Work to be completed: Look for the word "give" in the entries and copy every line where it shows up.

[Opening Available data section]

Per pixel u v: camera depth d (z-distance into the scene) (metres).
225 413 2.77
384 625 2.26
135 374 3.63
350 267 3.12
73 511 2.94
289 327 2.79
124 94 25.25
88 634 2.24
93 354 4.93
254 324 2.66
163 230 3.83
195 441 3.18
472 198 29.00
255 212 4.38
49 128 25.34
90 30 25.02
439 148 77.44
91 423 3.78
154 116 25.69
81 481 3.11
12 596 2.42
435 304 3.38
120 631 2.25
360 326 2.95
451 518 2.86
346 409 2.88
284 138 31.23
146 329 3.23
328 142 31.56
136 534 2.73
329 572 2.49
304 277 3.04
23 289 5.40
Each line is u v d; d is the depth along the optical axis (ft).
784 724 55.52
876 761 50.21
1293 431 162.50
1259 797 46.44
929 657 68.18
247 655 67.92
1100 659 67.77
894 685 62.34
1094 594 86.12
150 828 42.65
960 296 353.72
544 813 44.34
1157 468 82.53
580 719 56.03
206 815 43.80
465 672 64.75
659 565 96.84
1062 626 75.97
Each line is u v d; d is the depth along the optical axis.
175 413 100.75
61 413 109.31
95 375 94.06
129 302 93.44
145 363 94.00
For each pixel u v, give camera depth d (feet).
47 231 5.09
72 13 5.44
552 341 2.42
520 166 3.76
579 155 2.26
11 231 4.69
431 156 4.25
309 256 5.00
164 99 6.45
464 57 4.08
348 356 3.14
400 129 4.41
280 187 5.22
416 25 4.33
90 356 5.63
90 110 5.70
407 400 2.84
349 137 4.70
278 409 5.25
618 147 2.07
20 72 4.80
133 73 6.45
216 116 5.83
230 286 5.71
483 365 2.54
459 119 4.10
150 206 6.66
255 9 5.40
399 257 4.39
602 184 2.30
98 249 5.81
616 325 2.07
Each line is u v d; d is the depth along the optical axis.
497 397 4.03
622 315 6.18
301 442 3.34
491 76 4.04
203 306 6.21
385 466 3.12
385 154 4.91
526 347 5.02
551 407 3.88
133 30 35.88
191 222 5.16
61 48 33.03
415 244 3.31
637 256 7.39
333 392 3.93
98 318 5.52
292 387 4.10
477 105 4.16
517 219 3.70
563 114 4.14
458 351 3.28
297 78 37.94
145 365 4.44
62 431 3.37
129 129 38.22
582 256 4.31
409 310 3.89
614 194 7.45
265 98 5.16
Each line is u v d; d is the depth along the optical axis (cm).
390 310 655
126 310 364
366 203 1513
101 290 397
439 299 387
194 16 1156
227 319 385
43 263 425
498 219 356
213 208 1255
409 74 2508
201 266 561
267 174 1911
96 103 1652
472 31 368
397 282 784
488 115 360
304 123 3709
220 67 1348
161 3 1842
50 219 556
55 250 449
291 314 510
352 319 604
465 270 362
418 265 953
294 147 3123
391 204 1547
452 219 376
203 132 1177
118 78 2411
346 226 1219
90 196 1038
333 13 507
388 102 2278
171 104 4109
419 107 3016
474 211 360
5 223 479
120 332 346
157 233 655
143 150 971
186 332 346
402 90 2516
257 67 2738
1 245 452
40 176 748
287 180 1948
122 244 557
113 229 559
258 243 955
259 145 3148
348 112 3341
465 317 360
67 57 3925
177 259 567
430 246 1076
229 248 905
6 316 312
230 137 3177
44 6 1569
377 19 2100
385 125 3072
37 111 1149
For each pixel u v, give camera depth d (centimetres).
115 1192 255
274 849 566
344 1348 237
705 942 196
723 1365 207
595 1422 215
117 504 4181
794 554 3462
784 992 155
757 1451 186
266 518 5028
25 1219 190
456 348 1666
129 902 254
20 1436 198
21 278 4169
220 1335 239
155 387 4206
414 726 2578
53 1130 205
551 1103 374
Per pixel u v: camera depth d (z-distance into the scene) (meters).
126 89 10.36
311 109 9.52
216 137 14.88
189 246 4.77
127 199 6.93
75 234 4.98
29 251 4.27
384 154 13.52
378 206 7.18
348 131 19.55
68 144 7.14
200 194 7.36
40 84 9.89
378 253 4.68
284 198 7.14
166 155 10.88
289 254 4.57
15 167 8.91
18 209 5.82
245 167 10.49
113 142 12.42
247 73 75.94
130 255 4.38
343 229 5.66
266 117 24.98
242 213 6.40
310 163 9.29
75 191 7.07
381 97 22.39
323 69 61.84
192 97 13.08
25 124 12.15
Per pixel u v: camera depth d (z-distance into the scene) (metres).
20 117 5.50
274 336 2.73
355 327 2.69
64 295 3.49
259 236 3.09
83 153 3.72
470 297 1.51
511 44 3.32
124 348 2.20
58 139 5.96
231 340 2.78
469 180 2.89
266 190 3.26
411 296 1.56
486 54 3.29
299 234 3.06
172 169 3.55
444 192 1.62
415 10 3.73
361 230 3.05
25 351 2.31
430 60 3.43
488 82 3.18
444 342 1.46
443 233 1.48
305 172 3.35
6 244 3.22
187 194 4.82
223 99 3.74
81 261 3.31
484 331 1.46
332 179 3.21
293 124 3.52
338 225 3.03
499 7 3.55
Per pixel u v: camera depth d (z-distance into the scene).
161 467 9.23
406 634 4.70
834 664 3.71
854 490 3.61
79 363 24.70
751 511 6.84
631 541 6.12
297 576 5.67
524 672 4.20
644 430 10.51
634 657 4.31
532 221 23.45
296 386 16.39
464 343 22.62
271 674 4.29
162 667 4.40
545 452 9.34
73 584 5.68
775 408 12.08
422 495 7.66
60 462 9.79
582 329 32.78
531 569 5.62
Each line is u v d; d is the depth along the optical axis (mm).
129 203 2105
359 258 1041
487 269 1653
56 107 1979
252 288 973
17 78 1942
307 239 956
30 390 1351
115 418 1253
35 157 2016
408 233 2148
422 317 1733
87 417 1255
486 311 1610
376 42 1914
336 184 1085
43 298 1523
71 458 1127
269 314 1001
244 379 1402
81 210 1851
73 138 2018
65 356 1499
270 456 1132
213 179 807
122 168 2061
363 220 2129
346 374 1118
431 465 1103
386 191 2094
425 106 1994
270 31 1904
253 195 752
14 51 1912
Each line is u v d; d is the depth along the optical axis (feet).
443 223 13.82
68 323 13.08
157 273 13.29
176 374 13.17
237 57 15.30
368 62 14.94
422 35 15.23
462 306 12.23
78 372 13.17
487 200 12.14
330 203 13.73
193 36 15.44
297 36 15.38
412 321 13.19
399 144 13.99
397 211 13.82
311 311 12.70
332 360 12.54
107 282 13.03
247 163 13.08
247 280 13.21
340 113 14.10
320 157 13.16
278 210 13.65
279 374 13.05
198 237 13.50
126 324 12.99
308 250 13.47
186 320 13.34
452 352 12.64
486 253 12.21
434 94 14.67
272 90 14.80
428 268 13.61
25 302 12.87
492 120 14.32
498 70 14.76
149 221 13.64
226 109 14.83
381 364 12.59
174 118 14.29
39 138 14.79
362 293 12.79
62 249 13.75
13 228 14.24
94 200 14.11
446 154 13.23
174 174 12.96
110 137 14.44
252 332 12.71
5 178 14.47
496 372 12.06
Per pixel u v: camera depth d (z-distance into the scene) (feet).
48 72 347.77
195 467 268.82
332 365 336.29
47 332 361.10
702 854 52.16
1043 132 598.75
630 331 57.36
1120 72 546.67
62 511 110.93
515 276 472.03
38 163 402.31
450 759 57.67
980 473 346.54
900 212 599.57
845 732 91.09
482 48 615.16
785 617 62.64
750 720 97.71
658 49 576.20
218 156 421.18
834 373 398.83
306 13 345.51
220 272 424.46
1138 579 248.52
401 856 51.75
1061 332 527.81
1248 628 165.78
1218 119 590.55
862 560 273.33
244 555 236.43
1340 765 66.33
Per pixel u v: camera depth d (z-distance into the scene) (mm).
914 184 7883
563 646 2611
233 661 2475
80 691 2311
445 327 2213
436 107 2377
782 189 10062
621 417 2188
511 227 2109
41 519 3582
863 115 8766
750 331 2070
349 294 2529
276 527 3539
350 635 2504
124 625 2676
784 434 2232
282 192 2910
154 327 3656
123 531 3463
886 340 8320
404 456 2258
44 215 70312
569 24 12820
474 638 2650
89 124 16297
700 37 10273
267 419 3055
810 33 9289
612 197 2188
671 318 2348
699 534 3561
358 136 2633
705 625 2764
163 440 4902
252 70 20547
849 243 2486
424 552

[Closing Available data section]

Expected answer:
For each pixel u v, give camera depth d (feet).
For each pixel u v, give camera depth d (centimetres).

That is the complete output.